_WORK TO BE COMPLETED_. Wherever the string "produced" shows up in the data below, copy the whole line.

Data extracted from a collection
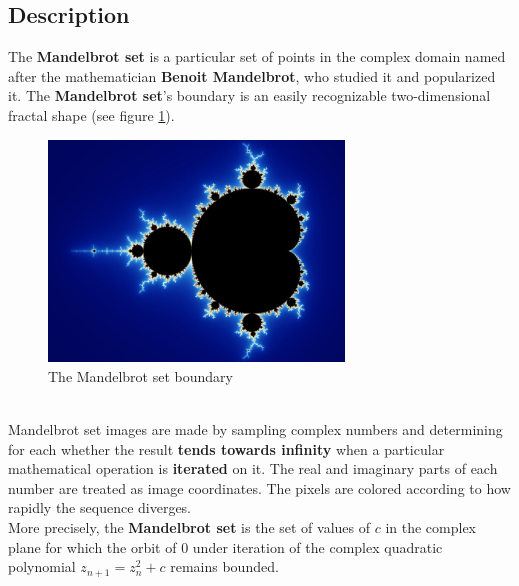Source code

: \documentclass[a4paper,11pt]{article}
\begin{document}
\subsection{Description}
The \textbf{Mandelbrot set} is a particular set of points in the complex domain named after the mathematician
    \textbf{Benoit Mandelbrot}, who studied it and popularized it. The \textbf{Mandelbrot set}'s boundary is an easily
    recognizable two-dimensional fractal shape (see figure \ref{mandelbrot:boundary}).
\begin{figure}[h!]
\includegraphics[width=0.70\textwidth]{figures/mandelbrot_boundary.jpg}
\caption{The Mandelbrot set boundary}
\label{mandelbrot:boundary}
\end{figure}
\\
Mandelbrot set images are made by sampling complex numbers and determining for each whether the result
    \textbf{tends towards infinity} when a particular mathematical operation is \textbf{iterated} on it. The real
    and imaginary parts of each number are treated as image coordinates. The pixels are colored according to how rapidly
    the sequence diverges.
\\
More precisely, the \textbf{Mandelbrot set} is the set of values of $c$ in the complex plane for which the orbit of
    $0$ under iteration of the complex quadratic polynomial $z_{n+1} = z^2_n + c$ remains bounded.
\end{document}
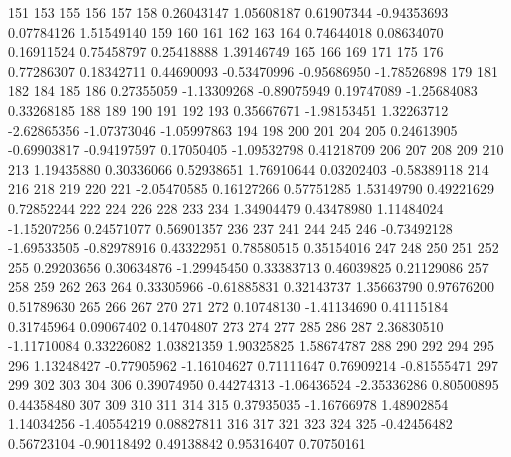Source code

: \documentclass{article}
\begin{document}
\begin{Schunk}
\begin{Soutput}
        151         153         155         156         157         158 
 0.26043147  1.05608187  0.61907344 -0.94353693  0.07784126  1.51549140 
        159         160         161         162         163         164 
 0.74644018  0.08634070  0.16911524  0.75458797  0.25418888  1.39146749 
        165         166         169         171         175         176 
 0.77286307  0.18342711  0.44690093 -0.53470996 -0.95686950 -1.78526898 
        179         181         182         184         185         186 
 0.27355059 -1.13309268 -0.89075949  0.19747089 -1.25684083  0.33268185 
        188         189         190         191         192         193 
 0.35667671 -1.98153451  1.32263712 -2.62865356 -1.07373046 -1.05997863 
        194         198         200         201         204         205 
 0.24613905 -0.69903817 -0.94197597  0.17050405 -1.09532798  0.41218709 
        206         207         208         209         210         213 
 1.19435880  0.30336066  0.52938651  1.76910644  0.03202403 -0.58389118 
        214         216         218         219         220         221 
-2.05470585  0.16127266  0.57751285  1.53149790  0.49221629  0.72852244 
        222         224         226         228         233         234 
 1.34904479  0.43478980  1.11484024 -1.15207256  0.24571077  0.56901357 
        236         237         241         244         245         246 
-0.73492128 -1.69533505 -0.82978916  0.43322951  0.78580515  0.35154016 
        247         248         250         251         252         255 
 0.29203656  0.30634876 -1.29945450  0.33383713  0.46039825  0.21129086 
        257         258         259         262         263         264 
 0.33305966 -0.61885831  0.32143737  1.35663790  0.97676200  0.51789630 
        265         266         267         270         271         272 
 0.10748130 -1.41134690  0.41115184  0.31745964  0.09067402  0.14704807 
        273         274         277         285         286         287 
 2.36830510 -1.11710084  0.33226082  1.03821359  1.90325825  1.58674787 
        288         290         292         294         295         296 
 1.13248427 -0.77905962 -1.16104627  0.71111647  0.76909214 -0.81555471 
        297         299         302         303         304         306 
 0.39074950  0.44274313 -1.06436524 -2.35336286  0.80500895  0.44358480 
        307         309         310         311         314         315 
 0.37935035 -1.16766978  1.48902854  1.14034256 -1.40554219  0.08827811 
        316         317         321         323         324         325 
-0.42456482  0.56723104 -0.90118492  0.49138842  0.95316407  0.70750161 

\end{Soutput}
\end{Schunk}
\end{document}
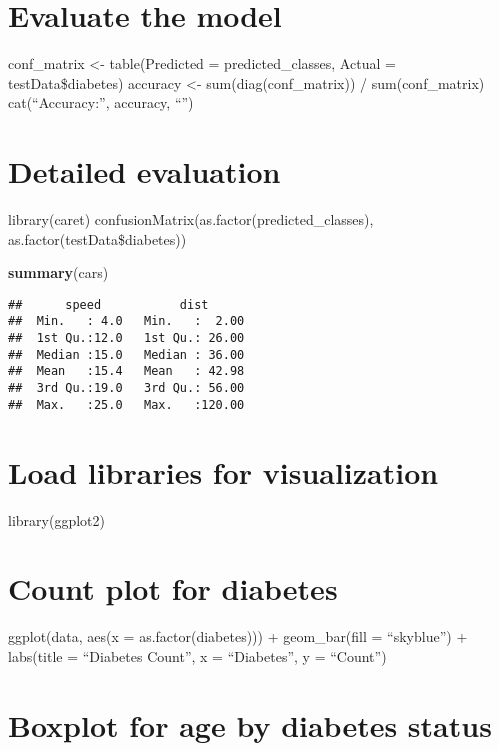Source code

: \documentclass[
]{article}
\newenvironment{Shaded}{\begin{snugshade}}{\end{snugshade}}
\newcommand{\FunctionTok}[1]{\textcolor[rgb]{0.13,0.29,0.53}{\textbf{#1}}}
\newcommand{\NormalTok}[1]{#1}
\begin{document}
\hypertarget{evaluate-the-model}{%
\section{Evaluate the model}\label{evaluate-the-model}}

conf\_matrix \textless- table(Predicted = predicted\_classes, Actual =
testData\$diabetes) accuracy \textless- sum(diag(conf\_matrix)) /
sum(conf\_matrix) cat(``Accuracy:'', accuracy, ``\n'')

\hypertarget{detailed-evaluation}{%
\section{Detailed evaluation}\label{detailed-evaluation}}

library(caret) confusionMatrix(as.factor(predicted\_classes),
as.factor(testData\$diabetes))

\begin{Shaded}
\begin{Highlighting}[]
\FunctionTok{summary}\NormalTok{(cars)}
\end{Highlighting}
\end{Shaded}

\begin{verbatim}
##      speed           dist       
##  Min.   : 4.0   Min.   :  2.00  
##  1st Qu.:12.0   1st Qu.: 26.00  
##  Median :15.0   Median : 36.00  
##  Mean   :15.4   Mean   : 42.98  
##  3rd Qu.:19.0   3rd Qu.: 56.00  
##  Max.   :25.0   Max.   :120.00
\end{verbatim}

\hypertarget{load-libraries-for-visualization-1}{%
\section{Load libraries for
visualization}\label{load-libraries-for-visualization-1}}

library(ggplot2)

\hypertarget{count-plot-for-diabetes-1}{%
\section{Count plot for diabetes}\label{count-plot-for-diabetes-1}}

ggplot(data, aes(x = as.factor(diabetes))) + geom\_bar(fill =
``skyblue'') + labs(title = ``Diabetes Count'', x = ``Diabetes'', y =
``Count'')

\hypertarget{boxplot-for-age-by-diabetes-status-1}{%
\section{Boxplot for age by diabetes
status}\label{boxplot-for-age-by-diabetes-status-1}}
\end{document}
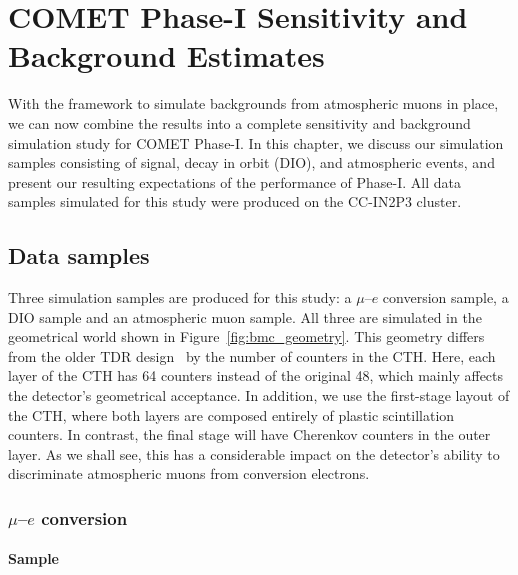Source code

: \chapter{COMET Phase-I Sensitivity and Background Estimates}
\label{ch:phase-I_study}

With the framework to simulate backgrounds from atmospheric muons in place, we
can now combine the results into a complete sensitivity and background
simulation study for COMET Phase\nobreakdash-I. In this chapter, we discuss our
simulation samples consisting of signal, decay in orbit (DIO), and atmospheric
events, and present our resulting expectations of the performance of
Phase\nobreakdash-I. All data samples simulated for this study were produced
on the CC-IN2P3 cluster.

\section{Data samples}
Three simulation samples are produced for this study: a $\mu$--$e$ conversion
sample, a DIO sample and an atmospheric muon sample. All three are simulated in
the geometrical world shown in Figure~\ref{fig:bmc_geometry}. This geometry
differs from the older TDR design~\cite{the_comet_collaboration_comet_2020} by
the number of counters in the CTH. Here, each layer of the CTH has 64 counters
instead of the original 48, which mainly affects the detector's geometrical
acceptance. In addition, we use the first-stage layout of the CTH, where both
layers are composed entirely of plastic scintillation counters. In contrast, the
final stage will have Cherenkov counters in the outer layer. As we shall see,
this has a considerable impact on the detector's ability to discriminate
atmospheric muons from conversion electrons.

\subsection{\texorpdfstring{$\mu$--$e$}{Muon-to-electron} conversion} 

\subsubsection{Sample}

_RESULT_.
Phase\nobreakdash-I. All data samples simulated for this study were produced
Three simulation samples are produced for this study: a $\mu$--$e$ conversion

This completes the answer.